One exact copy of the listing, minus the images, is the required answer.

──────── INFORMATION SUPPLIED ────────

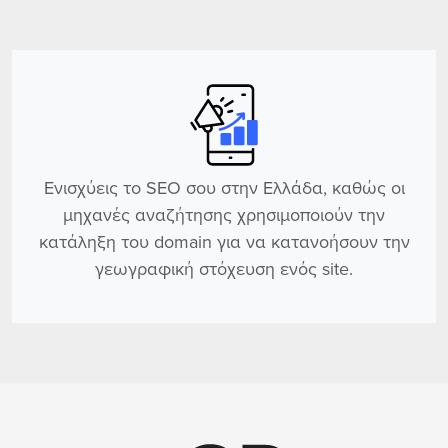
Ενισχύεις το SEO σου στην Ελλάδα, καθώς οι
μηχανές αναζήτησης χρησιμοποιούν την
κατάληξη του domain για να κατανοήσουν την
γεωγραφική στόχευση ενός site.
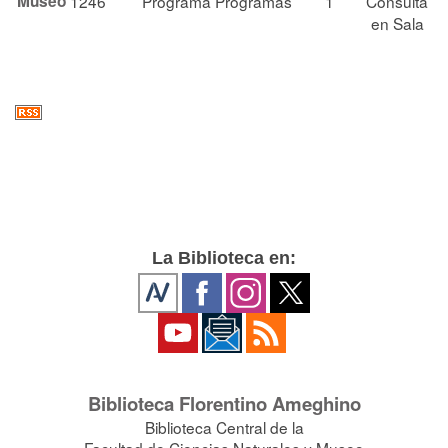
Museo
1246
Programa
Programas
1
Consulta
en Sala
La Biblioteca en:
Biblioteca Florentino Ameghino
Biblioteca Central de la
Facultad de Ciencias Naturales y Museo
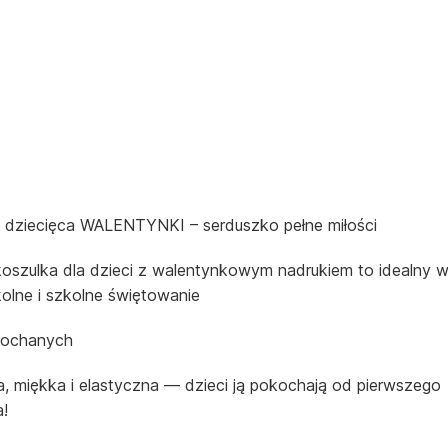
 dziecięca WALENTYNKI – serduszko pełne miłości
oszulka dla dzieci z walentynkowym nadrukiem to idealny 
olne i szkolne świętowanie
kochanych
 miękka i elastyczna — dzieci ją pokochają od pierwszego
a!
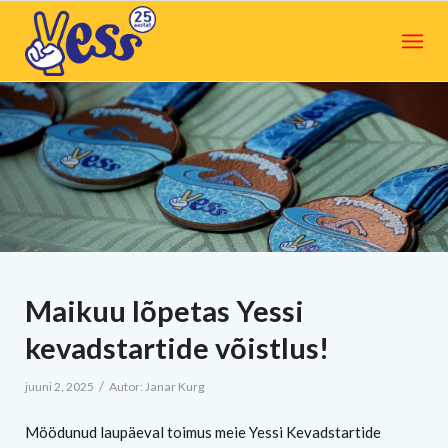
Maikuu lõpetas Yessi
kevadstartide võistlus!
/
juuni 2, 2025
Autor:
Janar Kurg
Möödunud laupäeval toimus meie Yessi Kevadstartide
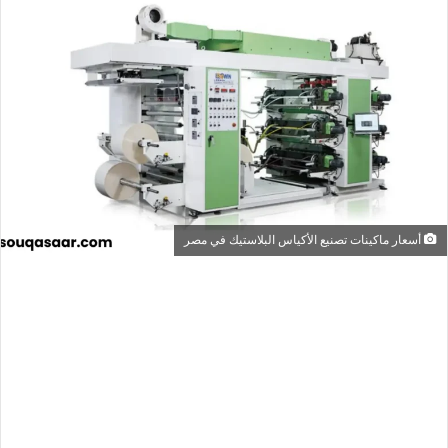
أسعار ماكينات تصنيع الأكياس البلاستيك في مصر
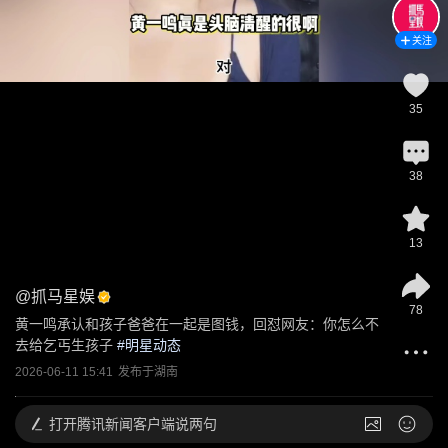
关注
35
38
13
@
抓马星娱
78
黄一鸣承认和孩子爸爸在一起是图钱，回怼网友：你怎么不
去给乞丐生孩子
 #
明星动态
2026-06-11 15:41
发布于
湖南
打开
腾讯新闻客户端说两句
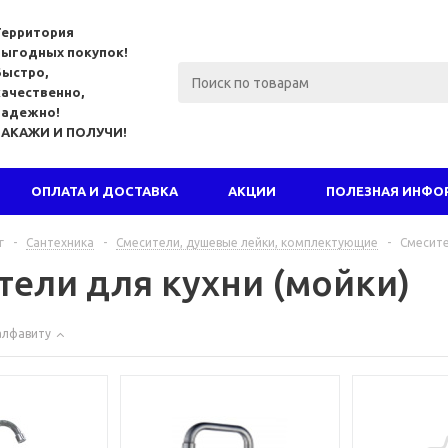
Территория
выгодных покупок!
Быстро,
качественно,
надежно!
ЗАКАЖИ И ПОЛУЧИ!
ОПЛАТА И ДОСТАВКА
АКЦИИ
ПОЛЕЗНАЯ ИНФО
г
-
Сантехника
-
Смесители, душевые лейки, комплектующие
-
Смесите
тели для кухни (мойки)
алфавиту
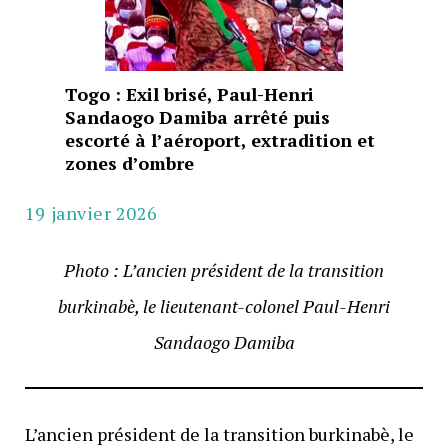
Togo : Exil brisé, Paul-Henri
Sandaogo Damiba arrêté puis
escorté à l’aéroport, extradition et
zones d’ombre
19 janvier 2026
Photo : L’ancien président de la transition
burkinabè, le lieutenant-colonel Paul-Henri
Sandaogo Damiba
L’ancien président de la transition burkinabè, le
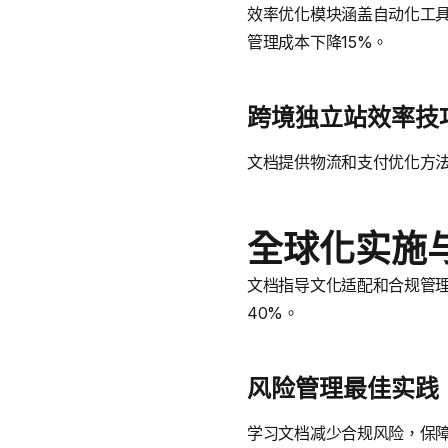
效率优化模块涵盖自动化工具和
管理成本下降15%。
跨境独立站效率技
文档提供物流和支付优化方
全球化实施
文档指导文化适配和合规管理，
40%。
风险管理最佳实践
学习文档减少合规风险，保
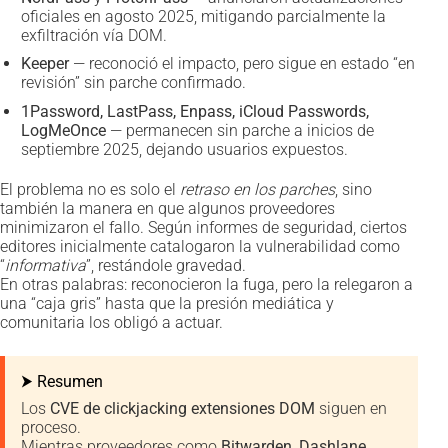
oficiales en agosto 2025, mitigando parcialmente la
exfiltración vía DOM.
Keeper
— reconoció el impacto, pero sigue en estado “en
revisión” sin parche confirmado.
1Password, LastPass, Enpass, iCloud Passwords,
LogMeOnce
— permanecen sin parche a inicios de
septiembre 2025, dejando usuarios expuestos.
El problema no es solo el
retraso en los parches
, sino
también la manera en que algunos proveedores
minimizaron el fallo. Según informes de seguridad, ciertos
editores inicialmente catalogaron la vulnerabilidad como
“
informativa
”, restándole gravedad.
En otras palabras: reconocieron la fuga, pero la relegaron a
una “caja gris” hasta que la presión mediática y
comunitaria los obligó a actuar.
⮞ Resumen
Los
CVE de clickjacking extensiones DOM
siguen en
proceso.
Mientras proveedores como
Bitwarden, Dashlane,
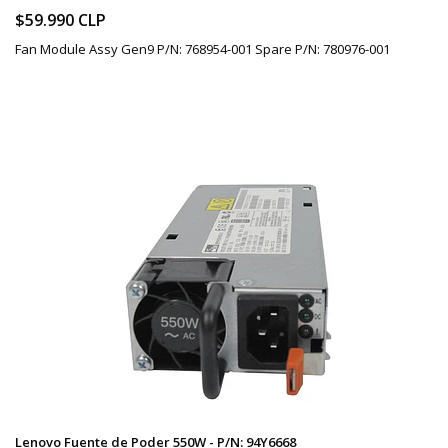
$59.990 CLP
Fan Module Assy Gen9 P/N: 768954-001 Spare P/N: 780976-001
Lenovo Fuente de Poder 550W - P/N: 94Y6668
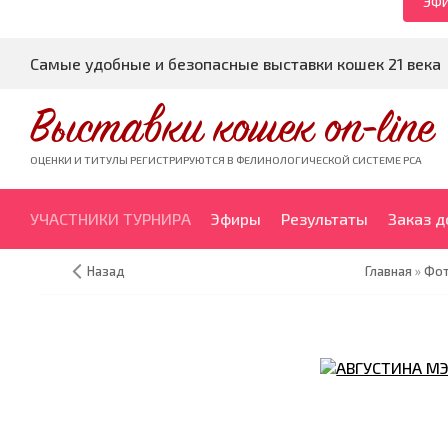
ЭФИ
Самые удобные и безопасные выставки кошек 21 века
Выставки кошек on-line
ОЦЕНКИ И ТИТУЛЫ РЕГИСТРИРУЮТСЯ В ФЕЛИНОЛОГИЧЕСКОЙ СИСТЕМЕ PCA
УЧАСТНИКИ ТУРНИРА
Эфиры
Результаты
Заказ 
Назад
Главная
»
Фот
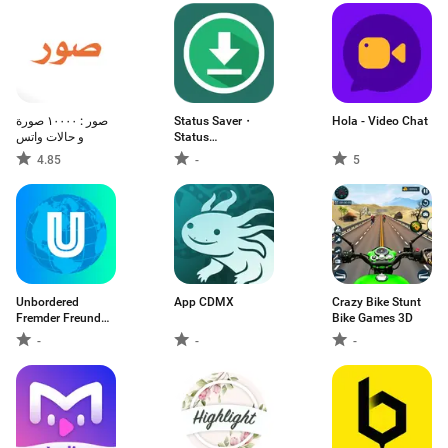
صور : ١٠٠٠٠ صورة
Status Saver・
Hola - Video Chat
و حالات واتس
Status
Downloader
4.85
-
5
Unbordered
App CDMX
Crazy Bike Stunt
Fremder Freund
Bike Games 3D
Chat
-
-
-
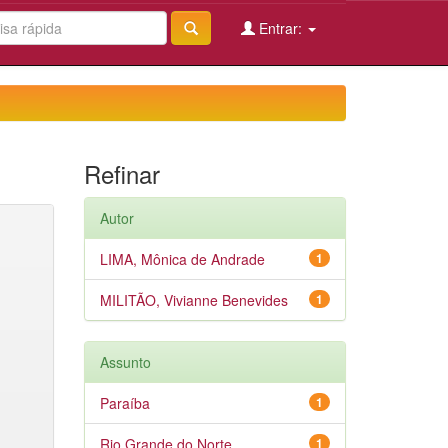
Entrar:
Refinar
Autor
LIMA, Mônica de Andrade
1
MILITÃO, Vivianne Benevides
1
Assunto
Paraíba
1
Rio Grande do Norte
1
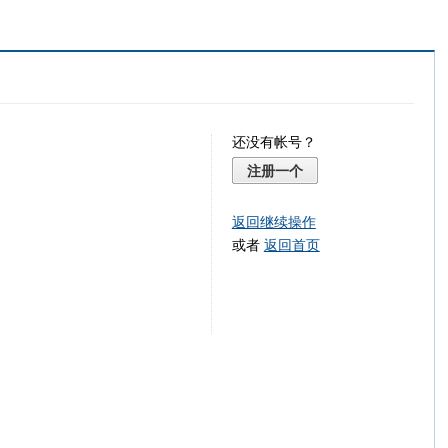
还没有帐号？
注册一个
返回继续操作
或者
返回首页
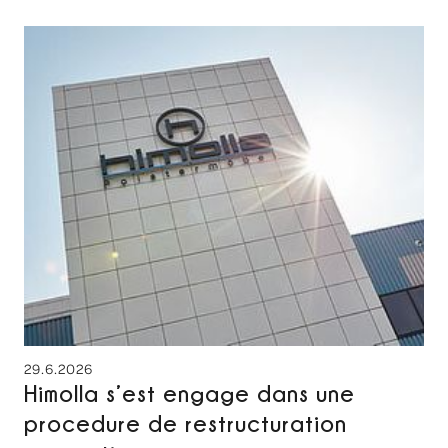
29.6.2026
Himolla s’est engage dans une
procedure de restructuration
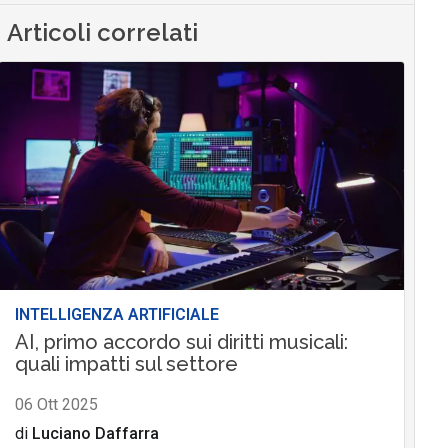
Articoli correlati
INTELLIGENZA ARTIFICIALE
AI, primo accordo sui diritti musicali:
quali impatti sul settore
06 Ott 2025
di
Luciano Daffarra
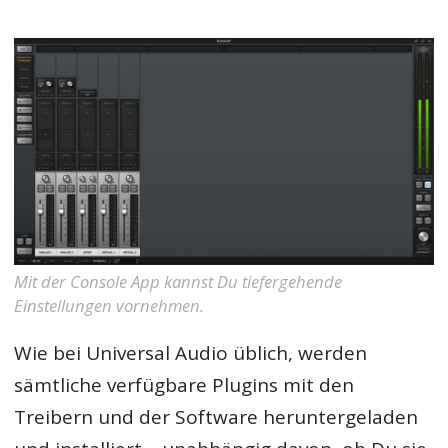
Mit der Console App kannst Du tiefergehende
Einstellungen vornehmen.
Wie bei Universal Audio üblich, werden
sämtliche verfügbare Plugins mit den
Treibern und der Software heruntergeladen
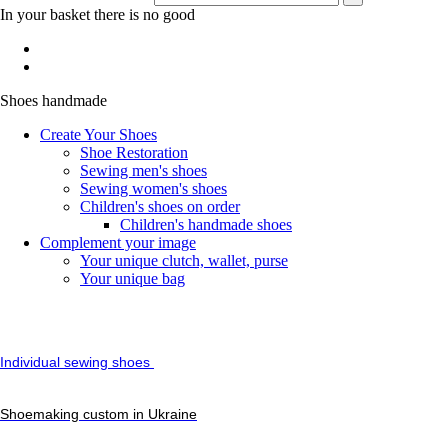
In your basket there is no good
Shoes handmade
Create Your Shoes
Shoe Restoration
Sewing men's shoes
Sewing women's shoes
Children's shoes on order
Children's handmade shoes
Сomplement your image
Your unique clutch, wallet, purse
Your unique bag
Individual sewing shoes
Shoemaking custom in Ukraine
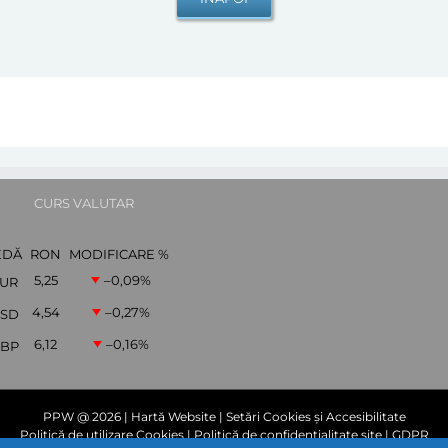
CURS VALUTAR
EDĂ
RON
MODIFICARE %
5,25
–0,09
%
UR
4,54
–0,27
%
SD
6,12
–0,16
%
BP
PPW @
2026 |
Hartă Website
|
Setări Cookies și Accesibilitate
Politică de utilizare Cookies
|
Politică de confidențialitate site
|
GDPR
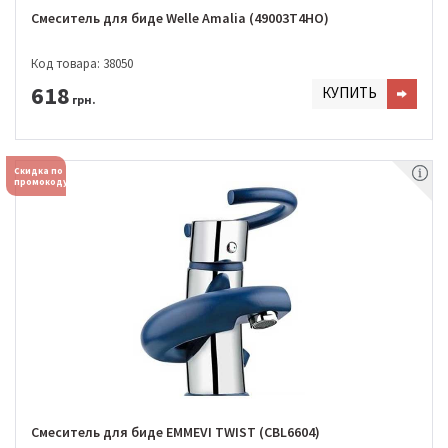
Смеситель для биде Welle Amalia (49003T4HO)
Код товара: 38050
618
КУПИТЬ
грн.
Скидка по
промокоду
Смеситель для биде EMMEVI TWIST (CBL6604)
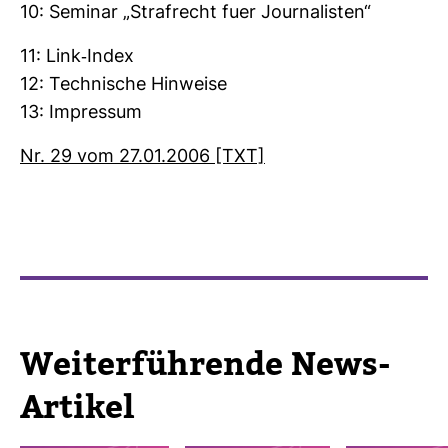
10: Seminar „Straf­recht fuer Jour­na­listen“
11: Link-​Index
12: Tech­ni­sche Hin­weise
13: Impressum
Nr. 29 vom 27.01.2006 [TXT]
Wei­ter­füh­rende News-​
Artikel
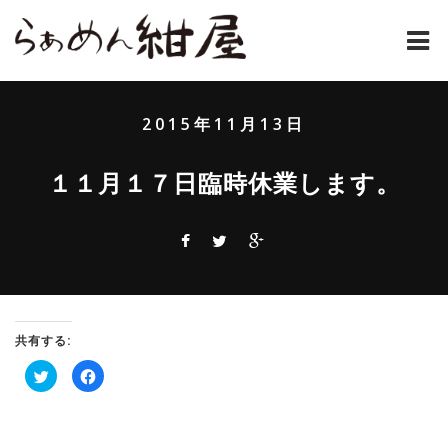
ホーム
2015年11月13日
紺屋のラーメンとは
１１月１７日臨時休業します。
紺屋の材料表
メニュー
通販
お問い合わせ
共有する:
ク
Facebook
アクセス
リ
で
ッ
共
ク
有
し
す
店主コラム
て
る
Twitter
に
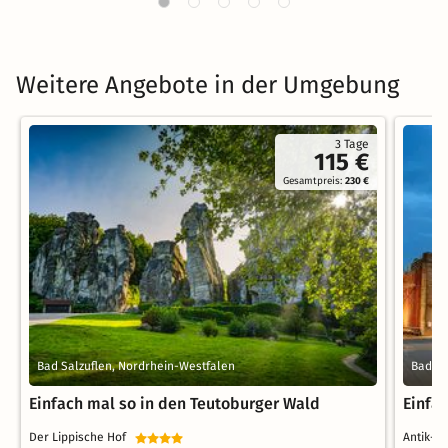
Weitere Angebote in der Umgebung
3 Tage
115 €
Gesamtpreis:
230 €
Bad Salzuflen, Nordrhein-Westfalen
Bad Sa
Einfach mal so in den Teutoburger Wald
Einfac
Der Lippische Hof
Antik-H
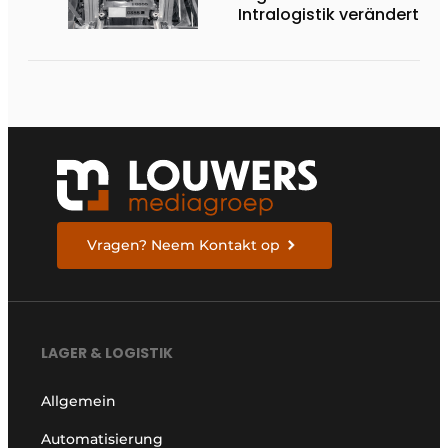
Intralogistik verändert
Vragen? Neem Kontakt op
LAGER & LOGISTIK
Allgemein
Automatisierung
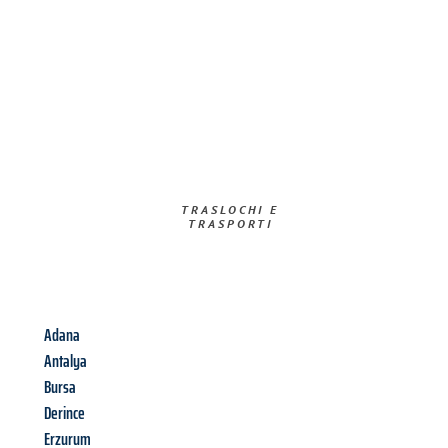
TRASLOCHI E
TRASPORTI​
Adana
Antalya
Bursa
Derince
Erzurum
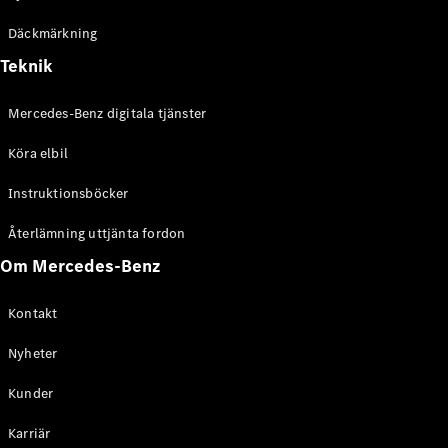
Däckmärkning
Översikt
Våra eldrivna
Teknik
transportbilar
Laddning
Mercedes-Benz digitala tjänster
Ladda längs
vägen
Köra elbil
Körning och
räckvidd
Instruktionsböcker
Ekonomi
Klimatpremie
Återlämning uttjänta fordon
Företag och
Om Mercedes-Benz
kunder
Finansiering
och leasing
Kontakt
Nyheter
Kunder
Karriär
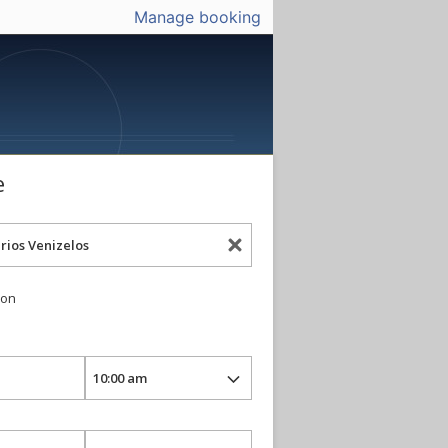
Manage booking
e
ion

────────

* [FINISHED TASK]
Ενισχύεις το SEO σου στην Ελλάδα, καθώς οι
μηχανές αναζήτησης χρησιμοποιούν την
κατάληξη του domain για να κατανοήσουν την
γεωγραφική στόχευση ενός site.
Museo
1246
Programa
Programas
1
Consulta
en Sala
La Biblioteca en:
Biblioteca Florentino Ameghino
Biblioteca Central de la
Facultad de Ciencias Naturales y Museo
 dziecięca WALENTYNKI – serduszko pełne miłości
oszulka dla dzieci z walentynkowym nadrukiem to idealny 
olne i szkolne świętowanie
kochanych
 miękka i elastyczna — dzieci ją pokochają od pierwszego
a!
Maikuu lõpetas Yessi
kevadstartide võistlus!
/
juuni 2, 2025
Autor:
Janar Kurg
Möödunud laupäeval toimus meie Yessi Kevadstartide
أسعار ماكينات تصنيع الأكياس البلاستيك في مصر
关注
35
38
13
@
抓马星娱
78
黄一鸣承认和孩子爸爸在一起是图钱，回怼网友：你怎么不
去给乞丐生孩子
 #
明星动态
2026-06-11 15:41
发布于
湖南
打开
腾讯新闻客户端说两句
Территория
выгодных покупок!
Быстро,
качественно,
надежно!
ЗАКАЖИ И ПОЛУЧИ!
ОПЛАТА И ДОСТАВКА
АКЦИИ
ПОЛЕЗНАЯ ИНФО
г
-
Сантехника
-
Смесители, душевые лейки, комплектующие
-
Смесите
тели для кухни (мойки)
алфавиту
Togo : Exil brisé, Paul-Henri
Sandaogo Damiba arrêté puis
escorté à l’aéroport, extradition et
zones d’ombre
19 janvier 2026
Photo : L’ancien président de la transition
burkinabè, le lieutenant-colonel Paul-Henri
Sandaogo Damiba
L’ancien président de la transition burkinabè, le
效率优化模块涵盖自动化工具和
管理成本下降15%。
跨境独立站效率技
文档提供物流和支付优化方
全球化实施
文档指导文化适配和合规管理，
40%。
风险管理最佳实践
学习文档减少合规风险，保
oficiales en agosto 2025, mitigando parcialmente la
exfiltración vía DOM.
Keeper
— reconoció el impacto, pero sigue en estado “en
revisión” sin parche confirmado.
1Password, LastPass, Enpass, iCloud Passwords,
LogMeOnce
— permanecen sin parche a inicios de
septiembre 2025, dejando usuarios expuestos.
El problema no es solo el
retraso en los parches
, sino
también la manera en que algunos proveedores
minimizaron el fallo. Según informes de seguridad, ciertos
editores inicialmente catalogaron la vulnerabilidad como
“
informativa
”, restándole gravedad.
En otras palabras: reconocieron la fuga, pero la relegaron a
una “caja gris” hasta que la presión mediática y
comunitaria los obligó a actuar.
⮞ Resumen
Los
CVE de clickjacking extensiones DOM
siguen en
proceso.
Mientras proveedores como
Bitwarden, Dashlane,
$59.990 CLP
Fan Module Assy Gen9 P/N: 768954-001 Spare P/N: 780976-001
Lenovo Fuente de Poder 550W - P/N: 94Y6668
ЭФИ
Самые удобные и безопасные выставки кошек 21 века
Выставки кошек on-line
ОЦЕНКИ И ТИТУЛЫ РЕГИСТРИРУЮТСЯ В ФЕЛИНОЛОГИЧЕСКОЙ СИСТЕМЕ PCA
УЧАСТНИКИ ТУРНИРА
Эфиры
Результаты
Заказ 
Назад
Главная
»
Фот
صور : ١٠٠٠٠ صورة
Status Saver・
Hola - Video Chat
و حالات واتس
Status
Downloader
4.85
-
5
Unbordered
App CDMX
Crazy Bike Stunt
Fremder Freund
Bike Games 3D
Chat
-
-
-
Entrar:
Refinar
Autor
LIMA, Mônica de Andrade
1
MILITÃO, Vivianne Benevides
1
Assunto
Paraíba
1
Rio Grande do Norte
1
还没有帐号？
注册一个
返回继续操作
或者
返回首页
29.6.2026
Himolla s’est engage dans une
procedure de restructuration
Articoli correlati
INTELLIGENZA ARTIFICIALE
AI, primo accordo sui diritti musicali:
quali impatti sul settore
06 Ott 2025
di
Luciano Daffarra
Mit der Console App kannst Du tiefergehende
Einstellungen vornehmen.
Wie bei Universal Audio üblich, werden
sämtliche verfügbare Plugins mit den
Treibern und der Software heruntergeladen
In your basket there is no good
Shoes handmade
Create Your Shoes
Shoe Restoration
Sewing men's shoes
Sewing women's shoes
Children's shoes on order
Children's handmade shoes
Сomplement your image
Your unique clutch, wallet, purse
Your unique bag
Individual sewing shoes
Shoemaking custom in Ukraine
CURS VALUTAR
EDĂ
RON
MODIFICARE %
5,25
–0,09
%
UR
4,54
–0,27
%
SD
6,12
–0,16
%
BP
PPW @
2026 |
Hartă Website
|
Setări Cookies și Accesibilitate
Politică de utilizare Cookies
|
Politică de confidențialitate site
|
GDPR
Смеситель для биде Welle Amalia (49003T4HO)
Код товара: 38050
618
КУПИТЬ
грн.
Скидка по
промокоду
Смеситель для биде EMMEVI TWIST (CBL6604)
10: Seminar „Straf­recht fuer Jour­na­listen“
11: Link-​Index
12: Tech­ni­sche Hin­weise
13: Impressum
Nr. 29 vom 27.01.2006 [TXT]
Wei­ter­füh­rende News-​
Artikel
ホーム
2015年11月13日
紺屋のラーメンとは
１１月１７日臨時休業します。
紺屋の材料表
メニュー
通販
お問い合わせ
共有する:
ク
Facebook
アクセス
リ
で
ッ
共
ク
有
し
す
店主コラム
て
る
Twitter
に
Weitere Angebote in der Umgebung
3 Tage
115 €
Gesamtpreis:
230 €
Bad Salzuflen, Nordrhein-Westfalen
Bad Sa
Einfach mal so in den Teutoburger Wald
Einfac
Der Lippische Hof
Antik-H
Intralogistik verändert
Vragen? Neem Kontakt op
LAGER & LOGISTIK
Allgemein
Automatisierung
TRASLOCHI E
TRASPORTI​
Adana
Antalya
Bursa
Derince
Erzurum
Däckmärkning
Översikt
Våra eldrivna
Teknik
transportbilar
Laddning
Mercedes-Benz digitala tjänster
Ladda längs
vägen
Köra elbil
Körning och
räckvidd
Instruktionsböcker
Ekonomi
Klimatpremie
Återlämning uttjänta fordon
Företag och
Om Mercedes-Benz
kunder
Finansiering
och leasing
Kontakt
Nyheter
Kunder
Karriär
Manage booking
e
ion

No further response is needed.